Göz alabildiğine uzanan sokakta bunun gibi
pek çok sunaklar ve üzerine özenle yerleştirilmiş her biri birbirinden göz
alıcı semboller süzülüyordu. Gözlerimin önü bir sis perdesiyle örtülü
olduğundan, orda olduklarını tahmin ediyor ancak göremiyordum. Her bir sembol
ait olduğu kişinin özelliklerini temsil ediyordu. Burada, deyim yerindeyse bu dükkânların
kapılarında asılı tabelalar yoktu mesleklerinin ne olduğunu söyleyen; onun
yerine bu küçük heykelcikler vardı. Garip bir şekilde, nedenini anlayamasam da;
nereyi aradığımı, kimi aradığımı bu küçük arı heykelini gördüğüm gibi
anlamıştım.
İçeri geçerken, merakıma yenik düşerek
aklımdaki soruyu sordum. Ben sorarken daha, ne soracağımı biliyor ve
gülümsüyordu.
"Neden arıyı seçtiniz?"
"Arılar ne yapar?" diye bir
karşı soruyla cevap verdi. Her zamanki gibi, yeni tanıştığım insanlarla
konuşurken aramızdaki buzları eritmek için kullandığım yöntemi kullanarak
mizaha başvurdum. Ne var ki, mizah en ihtiyacım olduğu zamanlarda beni hep yalnız
bırakır en olmaması gereken zamanlarda karşıma çıkardı. Tahmin edileceği üzere
şimdi de bana pek yardımcı olmayacaktı. Yine de elimdeki tek espri ile cevap
verdim:
"Sokarlar."
Belki işe yaradığından, belki de aklımdan
geçenleri okuduğundan ve beni rahatlatmak istediğinden kısa bir kahkahayla
karşılık verdi.
"Hayır, hayır. Arılar, bal
yapar."
"Anladım." diye cevap verdim
yarı dalgın, yarı düşünceli bir biçimde. Anladım diye cevap vermiştim. Hâlbuki
ne demek istediğini hiç anlamadım. Yine de bana cevap verme şekli dikkatimden
kaçmamıştı. Gözlerimi arı heykelciğinin büyüleyici güzelliğinden alıp ona doğru
çevirdim. Bugüne kadar sadece yazışmalar aracılığıyla görüşmüştük, Onu hiç görmemiştim. Nasıl biri olduğunu merak etmediğimden değil,
tam aksine çok merak ediyordum. Özellikle de bu cevaptan sonra. Arılar,
bal yapar.
Onu, baştan aşağı süzdüm hızlıca. Sarı
boyalı, küt kesimli düz saçları, sade ancak gayet şık takıları, beyaz ceketi ve
altındaki turkuaz -ya da yeşil, renklerden hiç anlamam- bluzuyla kombin olması
için özenle seçilmiş eteği ve topuklularıyla tıpkı bir müdireyi andırıyordu.

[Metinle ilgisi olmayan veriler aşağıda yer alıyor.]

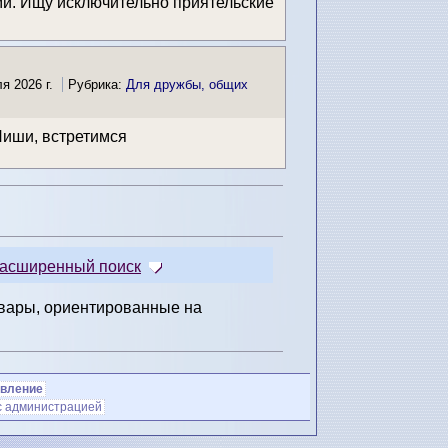
ми. Ищу исключительно приятельские
я 2026 г.
Рубрика:
Для дружбы, общих
Пиши, встретимся
асширенный поиск
овары, ориентированные на
явление
с администрацией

Cevap verme şekli çok genç ve heyecan dolu birininki gibi olsa da sesinden ve
siluetinden yola çıkarak bu kadının orta yaşlarının sonuna merdiven dayamış biri
olduğuna kanaat getirdim. Belki de yaş onlar için bizden çok daha farklıydı,
kim bilir? Zihnimden geçenleri okuyabildiğinden, kaba olmamak için
düşüncelerimi dağıtmaya çalıştım. O ise bu çabamı da fark etmiş fakat yine konu
ile ilgili bir şey söylememişti. Esas meseleye geçmeyi tercih etti.

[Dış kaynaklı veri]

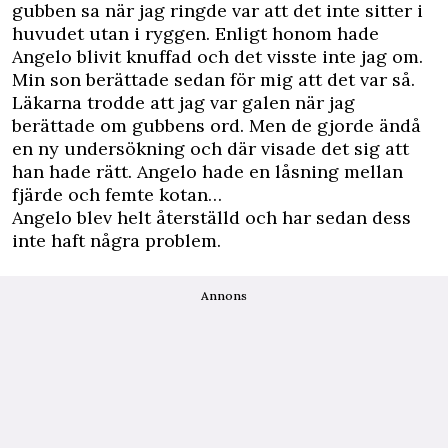
gubben sa när jag ringde var att det inte sitter i
huvudet utan i ryggen. Enligt honom hade
Angelo blivit knuffad och det visste inte jag om.
Min son berättade sedan för mig att det var så.
Läkarna trodde att jag var galen när jag
berättade om gubbens ord. Men de gjorde ändå
en ny undersökning och där visade det sig att
han hade rätt. Angelo hade en låsning mellan
fjärde och femte kotan…
Angelo blev helt återställd och har sedan dess
inte haft några problem.
Annons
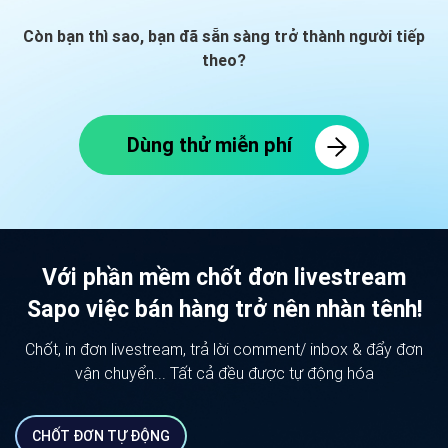
Còn bạn thì sao, bạn đã sẵn sàng trở thành người tiếp
theo?
Dùng thử miễn phí
Với phần mềm chốt đơn livestream
Sapo việc bán hàng
trở nên nhàn tênh!
Chốt, in đơn livestream, trả lời comment/ inbox & đẩy đơn
vận chuyển... Tất cả đều được tự động hóa
CHỐT ĐƠN TỰ ĐỘNG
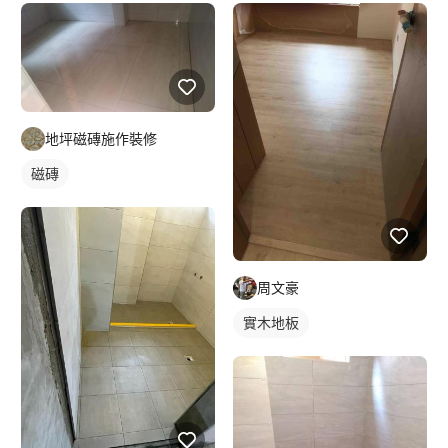
地坪磁磚施作裝修
磁磚
周文豪
實木地板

"Beni neden görmek istediniz?"
Sesindeki bu ciddiyet aslında konunun ne olduğunu
bildiğini gösteriyordu. Nitekim yanılmamıştım. Ben daha sözüme yeni
başlamışken, masasının üzerinde duran kâğıdı eline aldı.
"Yazıma olan itirazınız için buradayım.
Defalarca yeniden yazıp düzenledim ve bence şu an olabilecek en iyi hâlinde.
Neden ısrarla reddediyorsunuz?"
Ciddiyetini hiç bozmadan üstelik bir de
kaşının tekini hafifçe kaldırarak yazımı okumaya başladı.
"Kafamın içinde, beni en derinden
sevebilecek daha da önemlisi gerçekten anlayabilecek bir kadın yarattım.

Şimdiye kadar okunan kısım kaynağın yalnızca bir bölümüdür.